- Machine-readable hardware designs -
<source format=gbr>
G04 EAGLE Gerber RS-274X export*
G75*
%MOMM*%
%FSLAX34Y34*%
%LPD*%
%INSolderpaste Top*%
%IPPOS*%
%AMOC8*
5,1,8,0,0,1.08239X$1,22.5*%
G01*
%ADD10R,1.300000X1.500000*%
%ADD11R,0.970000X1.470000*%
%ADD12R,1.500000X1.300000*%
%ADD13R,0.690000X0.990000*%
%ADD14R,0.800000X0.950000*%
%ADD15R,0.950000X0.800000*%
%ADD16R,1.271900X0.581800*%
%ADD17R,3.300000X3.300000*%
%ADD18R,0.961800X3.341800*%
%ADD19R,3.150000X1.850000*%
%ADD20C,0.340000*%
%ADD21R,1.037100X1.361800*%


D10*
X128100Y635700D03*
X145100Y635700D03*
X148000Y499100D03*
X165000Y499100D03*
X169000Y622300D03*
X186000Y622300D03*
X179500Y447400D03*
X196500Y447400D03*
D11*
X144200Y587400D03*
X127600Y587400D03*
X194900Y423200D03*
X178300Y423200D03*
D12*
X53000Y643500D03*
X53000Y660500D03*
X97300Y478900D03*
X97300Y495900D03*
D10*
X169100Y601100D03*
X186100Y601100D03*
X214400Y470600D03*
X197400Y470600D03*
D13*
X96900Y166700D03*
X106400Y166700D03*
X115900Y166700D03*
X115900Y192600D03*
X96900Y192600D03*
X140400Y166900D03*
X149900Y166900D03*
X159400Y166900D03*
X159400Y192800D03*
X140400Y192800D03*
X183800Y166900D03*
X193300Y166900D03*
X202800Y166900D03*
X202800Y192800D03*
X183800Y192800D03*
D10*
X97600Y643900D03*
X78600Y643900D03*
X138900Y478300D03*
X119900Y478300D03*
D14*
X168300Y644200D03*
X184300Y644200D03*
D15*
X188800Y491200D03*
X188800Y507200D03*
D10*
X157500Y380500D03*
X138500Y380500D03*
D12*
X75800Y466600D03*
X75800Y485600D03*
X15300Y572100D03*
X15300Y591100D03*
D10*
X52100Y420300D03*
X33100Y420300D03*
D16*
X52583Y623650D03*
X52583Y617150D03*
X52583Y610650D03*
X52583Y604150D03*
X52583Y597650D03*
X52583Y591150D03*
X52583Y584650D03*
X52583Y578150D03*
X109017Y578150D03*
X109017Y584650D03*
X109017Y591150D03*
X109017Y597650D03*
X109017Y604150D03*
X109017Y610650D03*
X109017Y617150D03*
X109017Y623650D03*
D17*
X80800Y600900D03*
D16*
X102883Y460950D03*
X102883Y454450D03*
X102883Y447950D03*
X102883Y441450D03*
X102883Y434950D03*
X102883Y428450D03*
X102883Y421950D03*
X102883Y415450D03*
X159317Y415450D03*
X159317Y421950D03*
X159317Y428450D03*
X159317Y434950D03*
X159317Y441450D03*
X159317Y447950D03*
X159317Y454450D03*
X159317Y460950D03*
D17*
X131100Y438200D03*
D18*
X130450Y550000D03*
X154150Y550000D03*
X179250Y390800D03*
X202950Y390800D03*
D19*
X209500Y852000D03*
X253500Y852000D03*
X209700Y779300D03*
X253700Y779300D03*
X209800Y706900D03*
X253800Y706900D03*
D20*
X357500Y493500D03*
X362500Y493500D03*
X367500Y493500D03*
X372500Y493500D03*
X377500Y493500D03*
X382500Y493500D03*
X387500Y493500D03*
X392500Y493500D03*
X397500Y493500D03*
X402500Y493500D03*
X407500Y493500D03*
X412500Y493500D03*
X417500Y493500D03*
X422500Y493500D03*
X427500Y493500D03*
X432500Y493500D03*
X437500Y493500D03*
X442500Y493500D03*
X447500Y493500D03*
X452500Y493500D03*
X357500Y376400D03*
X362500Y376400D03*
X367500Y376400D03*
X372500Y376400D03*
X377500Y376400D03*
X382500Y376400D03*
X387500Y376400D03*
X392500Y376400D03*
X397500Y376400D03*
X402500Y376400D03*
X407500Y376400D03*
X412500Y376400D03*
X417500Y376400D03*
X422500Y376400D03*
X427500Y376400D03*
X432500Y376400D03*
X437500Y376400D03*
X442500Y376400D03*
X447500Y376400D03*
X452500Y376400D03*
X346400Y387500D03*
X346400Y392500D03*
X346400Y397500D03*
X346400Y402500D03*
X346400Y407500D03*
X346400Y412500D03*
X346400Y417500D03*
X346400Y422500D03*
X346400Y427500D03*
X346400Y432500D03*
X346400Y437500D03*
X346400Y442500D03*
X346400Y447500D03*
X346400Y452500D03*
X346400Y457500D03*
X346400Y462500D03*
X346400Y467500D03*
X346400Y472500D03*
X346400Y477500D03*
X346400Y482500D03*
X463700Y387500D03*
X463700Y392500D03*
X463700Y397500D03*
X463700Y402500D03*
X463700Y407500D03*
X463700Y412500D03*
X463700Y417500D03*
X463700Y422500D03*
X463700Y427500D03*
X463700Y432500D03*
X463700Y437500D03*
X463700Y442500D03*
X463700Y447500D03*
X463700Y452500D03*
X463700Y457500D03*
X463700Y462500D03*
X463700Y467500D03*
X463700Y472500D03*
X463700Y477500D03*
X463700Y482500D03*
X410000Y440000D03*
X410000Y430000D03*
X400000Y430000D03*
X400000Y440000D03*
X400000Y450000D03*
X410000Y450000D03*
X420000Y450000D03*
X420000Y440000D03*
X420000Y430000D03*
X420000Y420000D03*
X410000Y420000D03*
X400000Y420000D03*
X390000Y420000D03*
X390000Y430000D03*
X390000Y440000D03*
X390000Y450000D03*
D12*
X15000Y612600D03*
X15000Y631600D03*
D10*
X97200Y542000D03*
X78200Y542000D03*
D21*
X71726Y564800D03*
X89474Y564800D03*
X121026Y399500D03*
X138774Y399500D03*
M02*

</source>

- Task to complete -
Your task is to retype the records above exactly.

- Final answer -
<source format=gbr>
G04 EAGLE Gerber RS-274X export*
G75*
%MOMM*%
%FSLAX34Y34*%
%LPD*%
%INSolderpaste Top*%
%IPPOS*%
%AMOC8*
5,1,8,0,0,1.08239X$1,22.5*%
G01*
%ADD10R,1.300000X1.500000*%
%ADD11R,0.970000X1.470000*%
%ADD12R,1.500000X1.300000*%
%ADD13R,0.690000X0.990000*%
%ADD14R,0.800000X0.950000*%
%ADD15R,0.950000X0.800000*%
%ADD16R,1.271900X0.581800*%
%ADD17R,3.300000X3.300000*%
%ADD18R,0.961800X3.341800*%
%ADD19R,3.150000X1.850000*%
%ADD20C,0.340000*%
%ADD21R,1.037100X1.361800*%


D10*
X128100Y635700D03*
X145100Y635700D03*
X148000Y499100D03*
X165000Y499100D03*
X169000Y622300D03*
X186000Y622300D03*
X179500Y447400D03*
X196500Y447400D03*
D11*
X144200Y587400D03*
X127600Y587400D03*
X194900Y423200D03*
X178300Y423200D03*
D12*
X53000Y643500D03*
X53000Y660500D03*
X97300Y478900D03*
X97300Y495900D03*
D10*
X169100Y601100D03*
X186100Y601100D03*
X214400Y470600D03*
X197400Y470600D03*
D13*
X96900Y166700D03*
X106400Y166700D03*
X115900Y166700D03*
X115900Y192600D03*
X96900Y192600D03*
X140400Y166900D03*
X149900Y166900D03*
X159400Y166900D03*
X159400Y192800D03*
X140400Y192800D03*
X183800Y166900D03*
X193300Y166900D03*
X202800Y166900D03*
X202800Y192800D03*
X183800Y192800D03*
D10*
X97600Y643900D03*
X78600Y643900D03*
X138900Y478300D03*
X119900Y478300D03*
D14*
X168300Y644200D03*
X184300Y644200D03*
D15*
X188800Y491200D03*
X188800Y507200D03*
D10*
X157500Y380500D03*
X138500Y380500D03*
D12*
X75800Y466600D03*
X75800Y485600D03*
X15300Y572100D03*
X15300Y591100D03*
D10*
X52100Y420300D03*
X33100Y420300D03*
D16*
X52583Y623650D03*
X52583Y617150D03*
X52583Y610650D03*
X52583Y604150D03*
X52583Y597650D03*
X52583Y591150D03*
X52583Y584650D03*
X52583Y578150D03*
X109017Y578150D03*
X109017Y584650D03*
X109017Y591150D03*
X109017Y597650D03*
X109017Y604150D03*
X109017Y610650D03*
X109017Y617150D03*
X109017Y623650D03*
D17*
X80800Y600900D03*
D16*
X102883Y460950D03*
X102883Y454450D03*
X102883Y447950D03*
X102883Y441450D03*
X102883Y434950D03*
X102883Y428450D03*
X102883Y421950D03*
X102883Y415450D03*
X159317Y415450D03*
X159317Y421950D03*
X159317Y428450D03*
X159317Y434950D03*
X159317Y441450D03*
X159317Y447950D03*
X159317Y454450D03*
X159317Y460950D03*
D17*
X131100Y438200D03*
D18*
X130450Y550000D03*
X154150Y550000D03*
X179250Y390800D03*
X202950Y390800D03*
D19*
X209500Y852000D03*
X253500Y852000D03*
X209700Y779300D03*
X253700Y779300D03*
X209800Y706900D03*
X253800Y706900D03*
D20*
X357500Y493500D03*
X362500Y493500D03*
X367500Y493500D03*
X372500Y493500D03*
X377500Y493500D03*
X382500Y493500D03*
X387500Y493500D03*
X392500Y493500D03*
X397500Y493500D03*
X402500Y493500D03*
X407500Y493500D03*
X412500Y493500D03*
X417500Y493500D03*
X422500Y493500D03*
X427500Y493500D03*
X432500Y493500D03*
X437500Y493500D03*
X442500Y493500D03*
X447500Y493500D03*
X452500Y493500D03*
X357500Y376400D03*
X362500Y376400D03*
X367500Y376400D03*
X372500Y376400D03*
X377500Y376400D03*
X382500Y376400D03*
X387500Y376400D03*
X392500Y376400D03*
X397500Y376400D03*
X402500Y376400D03*
X407500Y376400D03*
X412500Y376400D03*
X417500Y376400D03*
X422500Y376400D03*
X427500Y376400D03*
X432500Y376400D03*
X437500Y376400D03*
X442500Y376400D03*
X447500Y376400D03*
X452500Y376400D03*
X346400Y387500D03*
X346400Y392500D03*
X346400Y397500D03*
X346400Y402500D03*
X346400Y407500D03*
X346400Y412500D03*
X346400Y417500D03*
X346400Y422500D03*
X346400Y427500D03*
X346400Y432500D03*
X346400Y437500D03*
X346400Y442500D03*
X346400Y447500D03*
X346400Y452500D03*
X346400Y457500D03*
X346400Y462500D03*
X346400Y467500D03*
X346400Y472500D03*
X346400Y477500D03*
X346400Y482500D03*
X463700Y387500D03*
X463700Y392500D03*
X463700Y397500D03*
X463700Y402500D03*
X463700Y407500D03*
X463700Y412500D03*
X463700Y417500D03*
X463700Y422500D03*
X463700Y427500D03*
X463700Y432500D03*
X463700Y437500D03*
X463700Y442500D03*
X463700Y447500D03*
X463700Y452500D03*
X463700Y457500D03*
X463700Y462500D03*
X463700Y467500D03*
X463700Y472500D03*
X463700Y477500D03*
X463700Y482500D03*
X410000Y440000D03*
X410000Y430000D03*
X400000Y430000D03*
X400000Y440000D03*
X400000Y450000D03*
X410000Y450000D03*
X420000Y450000D03*
X420000Y440000D03*
X420000Y430000D03*
X420000Y420000D03*
X410000Y420000D03*
X400000Y420000D03*
X390000Y420000D03*
X390000Y430000D03*
X390000Y440000D03*
X390000Y450000D03*
D12*
X15000Y612600D03*
X15000Y631600D03*
D10*
X97200Y542000D03*
X78200Y542000D03*
D21*
X71726Y564800D03*
X89474Y564800D03*
X121026Y399500D03*
X138774Y399500D03*
M02*

</source>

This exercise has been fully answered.